··· Data section ···

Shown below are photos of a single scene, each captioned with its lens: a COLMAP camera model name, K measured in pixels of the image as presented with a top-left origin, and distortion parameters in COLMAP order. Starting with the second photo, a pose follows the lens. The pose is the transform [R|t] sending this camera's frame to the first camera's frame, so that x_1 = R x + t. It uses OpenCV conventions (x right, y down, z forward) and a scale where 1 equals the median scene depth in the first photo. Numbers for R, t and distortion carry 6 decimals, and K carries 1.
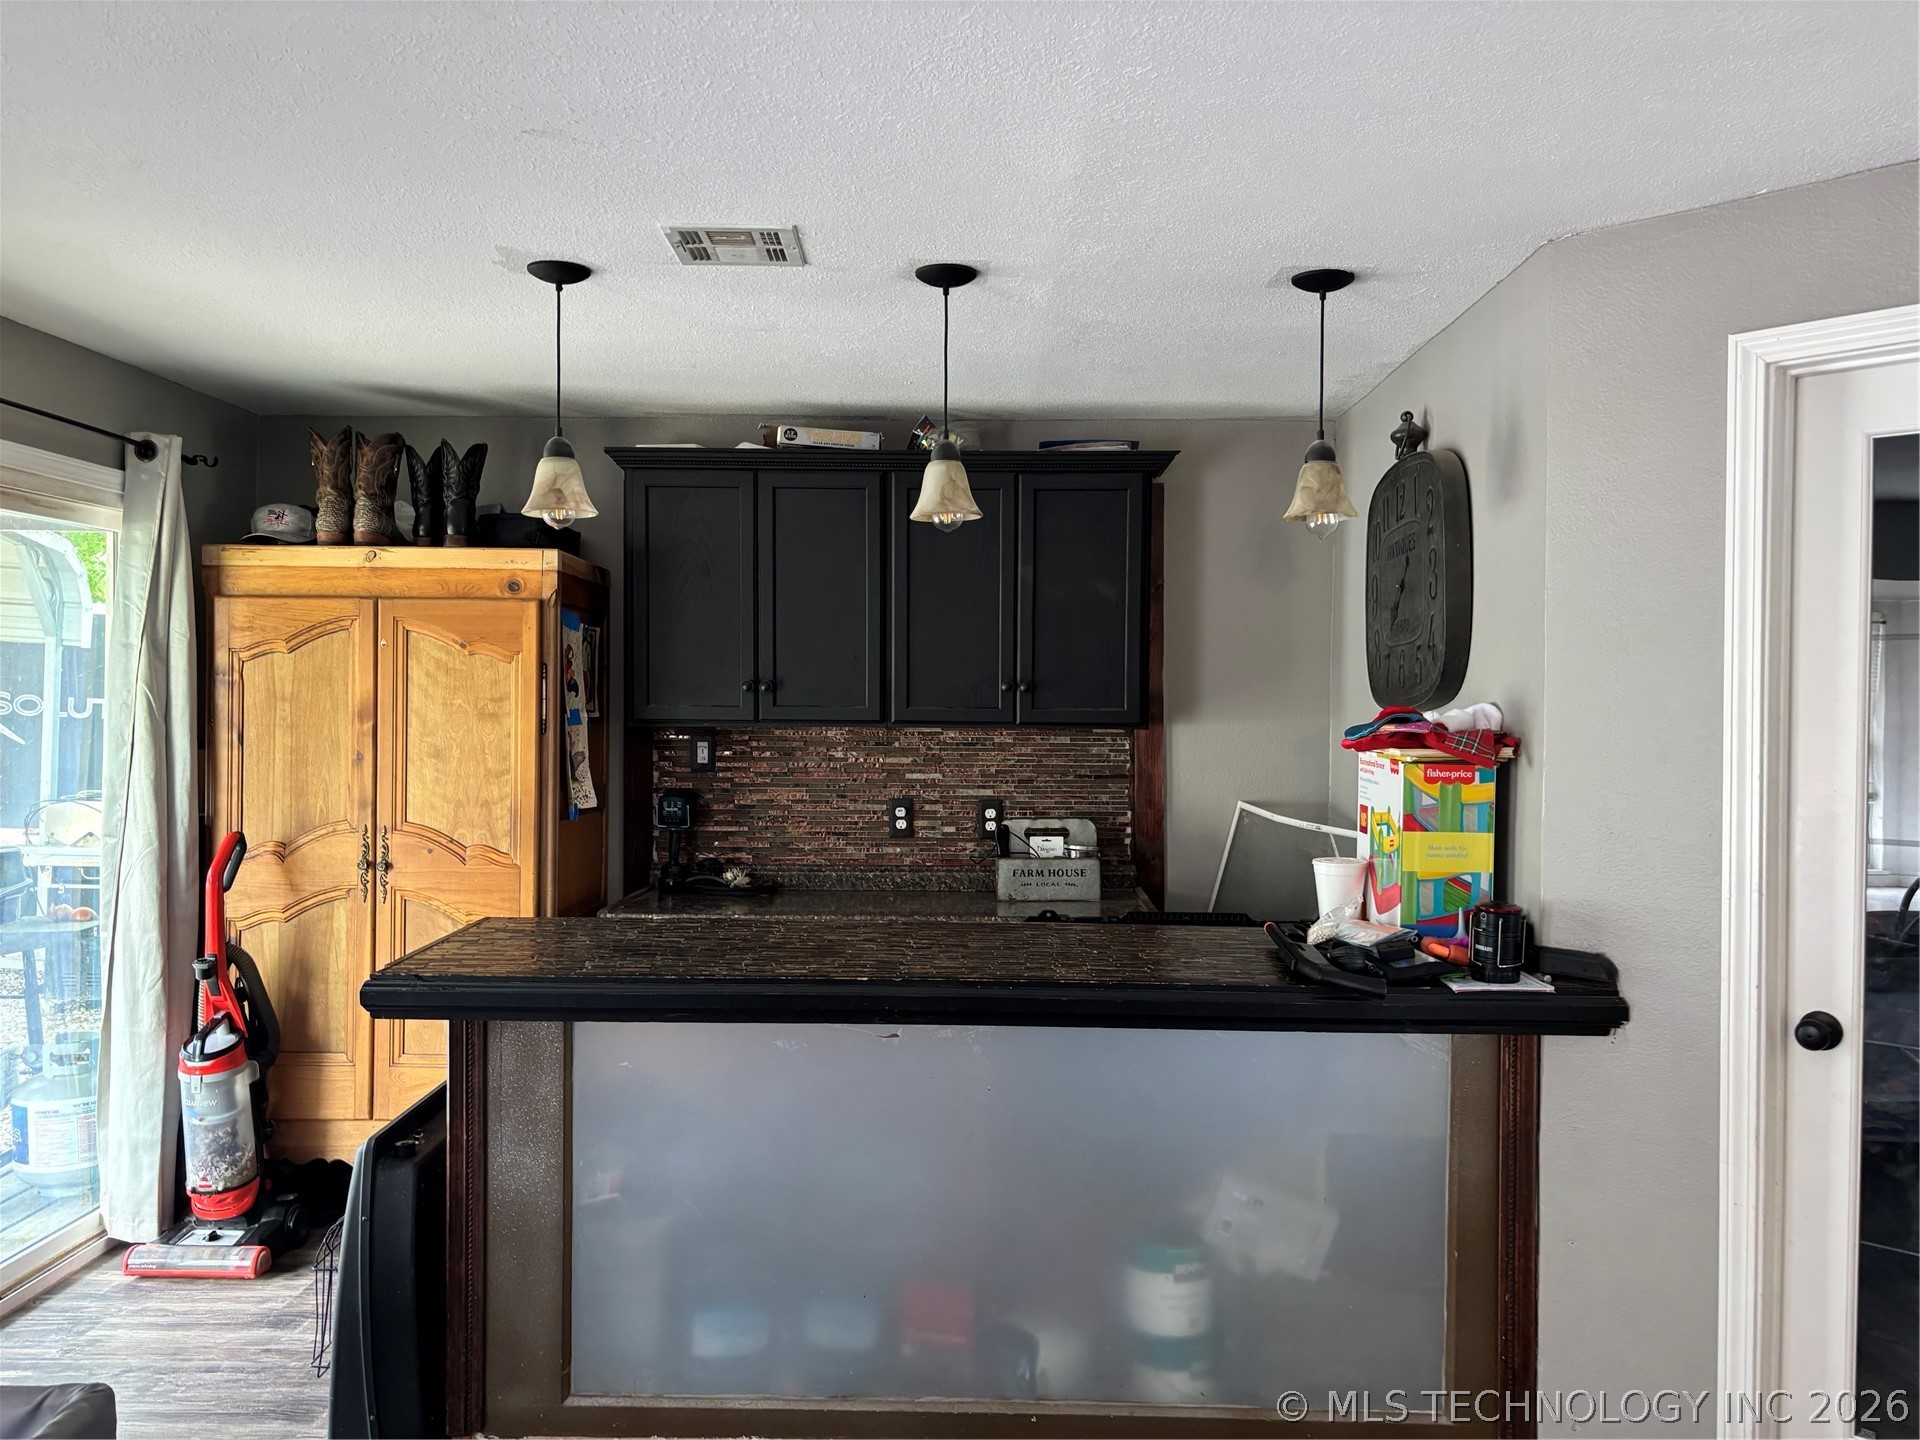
lens RADIAL K [[1406.3, 0, 960.0], [0, 1406.3, 720.0], [0, 0, 1]] dist [0.007921, 0.000204]
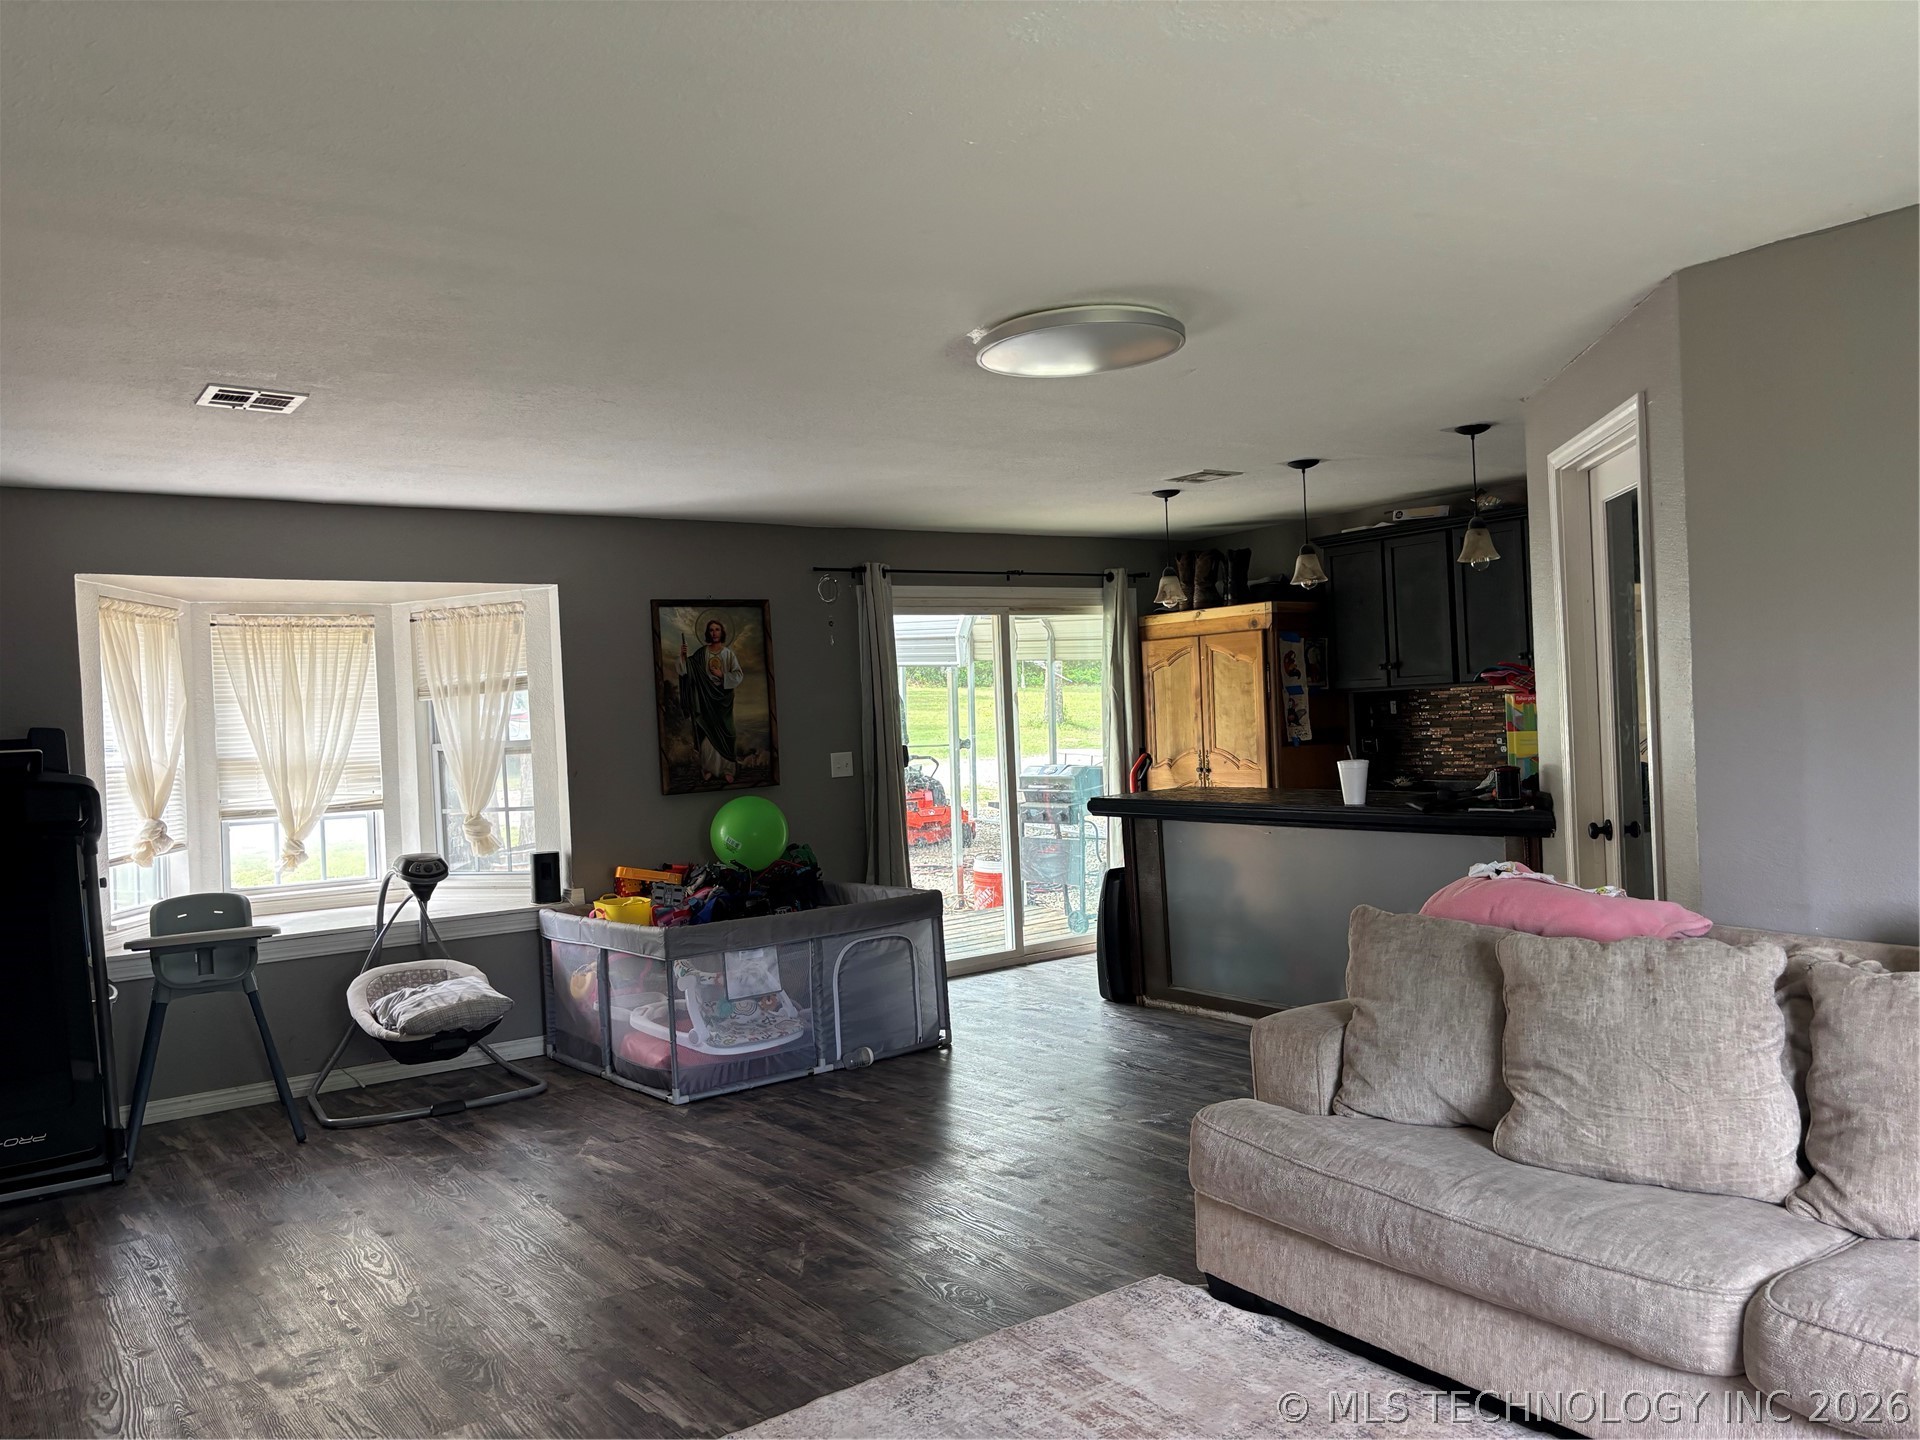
lens RADIAL K [[1461.7, 0, 960.0], [0, 1461.7, 720.0], [0, 0, 1]] dist [0.024297, 0.000939]
pose [[0.589850, -0.034428, -0.806779, 1.043965], [0.042601, 0.999026, -0.011485, 0.041464], [0.806388, -0.027595, 0.590742, -0.492730]]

···

Copy every line of the material above word for word, leaving out the pictures.

_Answer to the problem_:
Shown below are photos of a single scene, each captioned with its lens: a COLMAP camera model name, K measured in pixels of the image as presented with a top-left origin, and distortion parameters in COLMAP order. Starting with the second photo, a pose follows the lens. The pose is the transform [R|t] sending this camera's frame to the first camera's frame, so that x_1 = R x + t. It uses OpenCV conventions (x right, y down, z forward) and a scale where 1 equals the median scene depth in the first photo. Numbers for R, t and distortion carry 6 decimals, and K carries 1.
lens RADIAL K [[1406.3, 0, 960.0], [0, 1406.3, 720.0], [0, 0, 1]] dist [0.007921, 0.000204]
lens RADIAL K [[1461.7, 0, 960.0], [0, 1461.7, 720.0], [0, 0, 1]] dist [0.024297, 0.000939]
pose [[0.589850, -0.034428, -0.806779, 1.043965], [0.042601, 0.999026, -0.011485, 0.041464], [0.806388, -0.027595, 0.590742, -0.492730]]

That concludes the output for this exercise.